Data throttling is the common practice carried out by ISPs of slowing down internet connection speed when certain customers use excessive quantities of data. For example, if a family of four has two college students studying from home and two parents working from home, all their activities connected with media, film, and creative aspects of work & study – they’re going to be gobbling up gigabytes every day. The family’s ISP may have a fair usage policy in the small print of their contract, and the data connection to that household is slowed down (throttled) to prevent abuse of the system. But if the family home is connected to the ISP via a VPN, the ISP doesn’t know who to throttle, nor where the data drain is coming from geographically.

In terms of malware, so many false Facebook accounts and WhatsApp chats can be a way for hackers trying to access a user’s device by screen sharing on a subsequent Zoom call or sending malware in an email attachment. But a VPN detects malware probes and instantaneously cuts the device concerned straight from the internet connection. It’s like having a cyber security guard with a big stick sitting on your front porch!

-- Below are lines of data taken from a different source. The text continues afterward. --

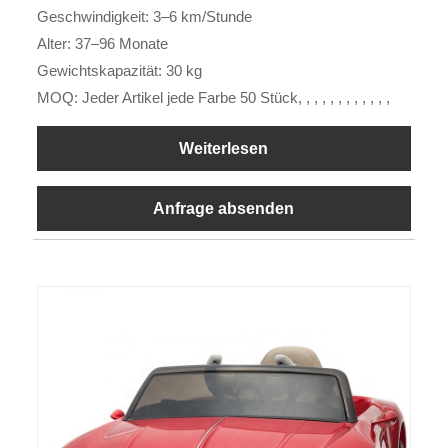
Geschwindigkeit: 3–6 km/Stunde
Alter: 37–96 Monate
Gewichtskapazität: 30 kg
MOQ: Jeder Artikel jede Farbe 50 Stück, , , , , , , , , , , ,
Weiterlesen
Anfrage absenden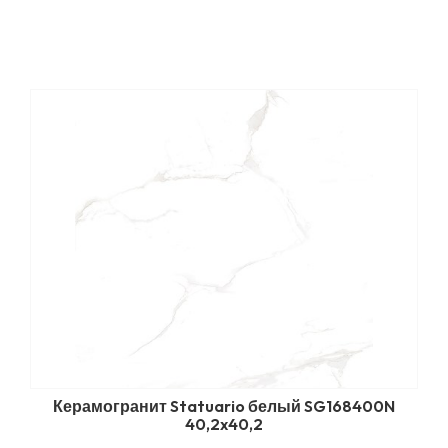
Керамогранит Statuario белый SG168400N
40,2x40,2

Dynamic pricing is a little-known but pernicious strategy carried out by some large online accommodation and travel retailers. They all deny it, but then again, they would, wouldn’t they? In simple terms, their websites can be trained by AI to recognize a person’s geographical location from their IP address. They can be accurate to suburb level, so the Bots know if you’re accessing their site from a trailer park in Detroit or from a beachside condo in California. Of those two visitors, guess who is going to get offered a higher price for that hotel room in New York? But using a VPN can mask your location; you could even choose to access the website from a server in a less affluent country such as Mexico. Watch those prices come on down.

All in all, simply installing a VPN onto your device of choice via a simple browser extension takes literally a couple of minutes and could save you from countless problems caused by internet baddies. Like they used to say on that great old NY cop show Hill Street Blues – stay safe out there!